• [EXERCISE DIRECTIONS] Each line below should be repeated exactly as written, with no pictures carried over.

__________

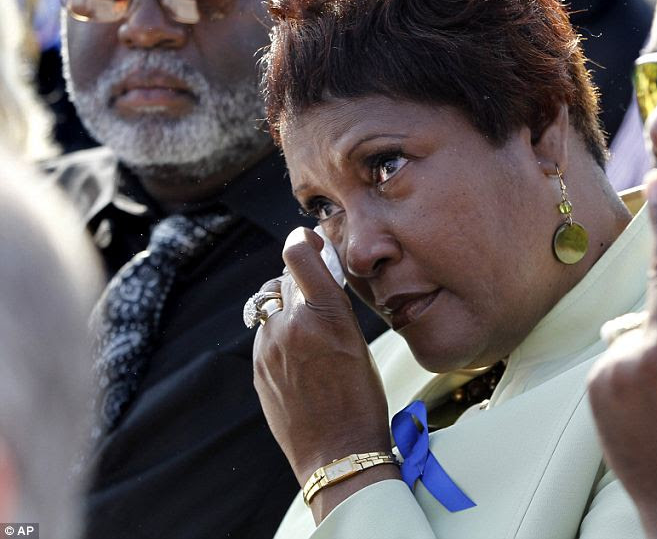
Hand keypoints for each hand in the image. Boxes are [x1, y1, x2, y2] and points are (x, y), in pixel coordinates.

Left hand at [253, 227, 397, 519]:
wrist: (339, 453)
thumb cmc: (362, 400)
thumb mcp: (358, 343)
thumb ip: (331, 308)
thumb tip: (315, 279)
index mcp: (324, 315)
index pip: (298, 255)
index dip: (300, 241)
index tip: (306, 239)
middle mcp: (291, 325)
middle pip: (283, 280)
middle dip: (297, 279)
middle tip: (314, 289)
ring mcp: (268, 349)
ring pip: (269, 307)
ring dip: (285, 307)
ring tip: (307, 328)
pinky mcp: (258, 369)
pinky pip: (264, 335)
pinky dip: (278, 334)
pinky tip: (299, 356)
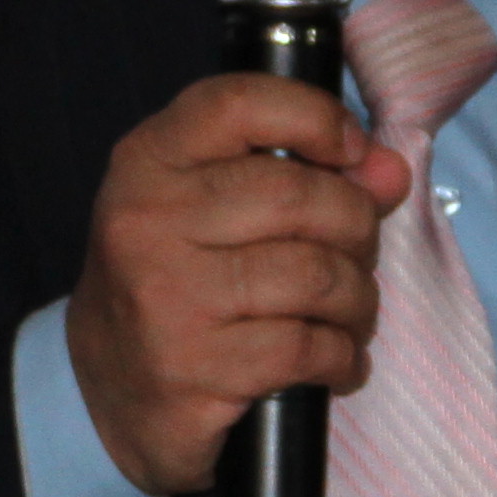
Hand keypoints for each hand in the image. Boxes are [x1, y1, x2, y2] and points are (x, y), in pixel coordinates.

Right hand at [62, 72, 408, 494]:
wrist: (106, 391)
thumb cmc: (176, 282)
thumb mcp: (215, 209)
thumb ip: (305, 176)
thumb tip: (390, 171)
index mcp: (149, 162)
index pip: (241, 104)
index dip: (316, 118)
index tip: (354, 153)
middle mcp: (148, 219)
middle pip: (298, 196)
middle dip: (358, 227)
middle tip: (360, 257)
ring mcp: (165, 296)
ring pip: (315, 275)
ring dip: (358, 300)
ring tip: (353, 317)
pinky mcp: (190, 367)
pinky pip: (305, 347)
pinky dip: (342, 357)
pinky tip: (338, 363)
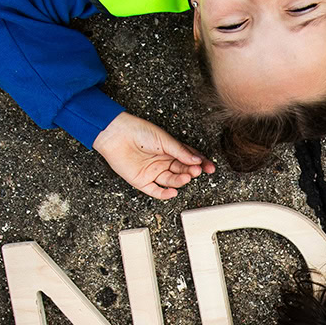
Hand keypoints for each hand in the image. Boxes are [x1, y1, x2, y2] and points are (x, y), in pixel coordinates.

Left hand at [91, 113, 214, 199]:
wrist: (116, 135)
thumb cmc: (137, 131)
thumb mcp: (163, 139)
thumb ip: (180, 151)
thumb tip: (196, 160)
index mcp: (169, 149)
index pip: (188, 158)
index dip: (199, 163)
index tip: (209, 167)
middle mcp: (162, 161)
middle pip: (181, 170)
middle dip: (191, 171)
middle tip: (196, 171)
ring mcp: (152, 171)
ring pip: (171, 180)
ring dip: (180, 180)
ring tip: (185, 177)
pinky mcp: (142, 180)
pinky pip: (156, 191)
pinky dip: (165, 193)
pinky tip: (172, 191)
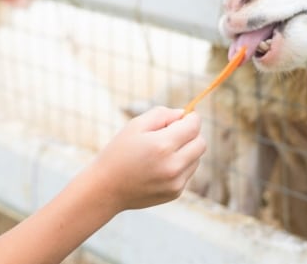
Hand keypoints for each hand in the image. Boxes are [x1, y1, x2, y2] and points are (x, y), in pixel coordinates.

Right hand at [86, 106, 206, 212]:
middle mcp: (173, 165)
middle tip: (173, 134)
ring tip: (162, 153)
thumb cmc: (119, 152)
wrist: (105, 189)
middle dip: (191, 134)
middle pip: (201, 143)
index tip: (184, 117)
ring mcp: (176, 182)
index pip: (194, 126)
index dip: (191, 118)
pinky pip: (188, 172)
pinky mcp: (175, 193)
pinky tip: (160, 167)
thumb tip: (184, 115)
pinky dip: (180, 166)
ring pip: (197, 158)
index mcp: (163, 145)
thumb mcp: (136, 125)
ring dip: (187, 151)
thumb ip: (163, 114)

__________

• [THE ANSWER]
Hand keypoints for each hand in the image. Boxes are [x1, y1, x2, y2] and points are (x, y), in pixel coordinates.

Left hand at [253, 227, 397, 519]:
wrist: (339, 453)
thumb cmc: (362, 400)
thumb mcp: (358, 343)
thumb ip: (331, 308)
thumb tip: (315, 279)
index mcp: (324, 315)
index pip: (298, 255)
index dip: (300, 241)
index tip: (306, 239)
middle mcp: (291, 325)
middle pip: (283, 280)
middle dip: (297, 279)
middle tip: (314, 289)
ring mcp: (268, 349)
ring pip: (269, 307)
ring dip: (285, 307)
ring tip: (307, 328)
pinky mcp: (258, 369)
pinky pip: (264, 335)
pinky dip: (278, 334)
pinky tip: (299, 356)
Hand keypoints for each hand in the image. Boxes are [x1, y1, x2, y2] and points are (x, y), in pixel coordinates.

Right hand at [62, 72, 408, 494]:
wrist: (106, 391)
thumb cmc: (176, 282)
thumb mcp: (215, 209)
thumb ip: (305, 176)
thumb tip: (390, 171)
index mcp: (149, 162)
index pip: (241, 104)
index dip: (316, 118)
index tip: (354, 153)
middle mcp: (148, 219)
middle pip: (298, 196)
middle dip: (358, 227)
middle tip: (360, 257)
ring mcp: (165, 296)
ring pip: (315, 275)
ring dip: (358, 300)
ring tip: (353, 317)
pinky mcp: (190, 367)
pinky pip: (305, 347)
pinky dip: (342, 357)
pinky tip: (338, 363)
Hand keypoints for each hand in the image. Boxes are [x1, y1, x2, y2] and points are (x, y), in pixel coordinates.

Left hand at [91, 113, 214, 199]:
wrist: (116, 135)
thumb cmc: (137, 131)
thumb mcp: (163, 139)
thumb ip: (180, 151)
thumb tip: (196, 160)
index mcp: (169, 149)
index pip: (188, 158)
index dip: (199, 163)
index tip: (209, 167)
middle mcp: (162, 161)
middle pip: (181, 170)
middle dip: (191, 171)
middle tip: (196, 171)
ring mcp: (152, 171)
ring pip: (171, 180)
ring dip: (180, 180)
ring tip: (185, 177)
pinky mcp: (142, 180)
pinky pip: (156, 191)
pinky dip: (165, 193)
pinky tip: (172, 191)
Hand keypoints for each hand in the image. Boxes are [x1, y1, x2, y2] and points are (x, y), in pixel coordinates.

Right hand at [86, 106, 206, 212]:
middle mcp: (173, 165)
middle tip: (173, 134)
ring tip: (162, 153)
thumb cmc: (119, 152)
wrist: (105, 189)
middle dip: (191, 134)
middle pip: (201, 143)
index tip: (184, 117)
ring mcp: (176, 182)
index pip: (194, 126)
index dip: (191, 118)
pinky pip: (188, 172)
pinky mcp: (175, 193)
pinky tip: (160, 167)
thumb tip: (184, 115)
pinky dip: (180, 166)
ring pip: (197, 158)
index mcp: (163, 145)
thumb mcp: (136, 125)
ring dip: (187, 151)
thumb ip: (163, 114)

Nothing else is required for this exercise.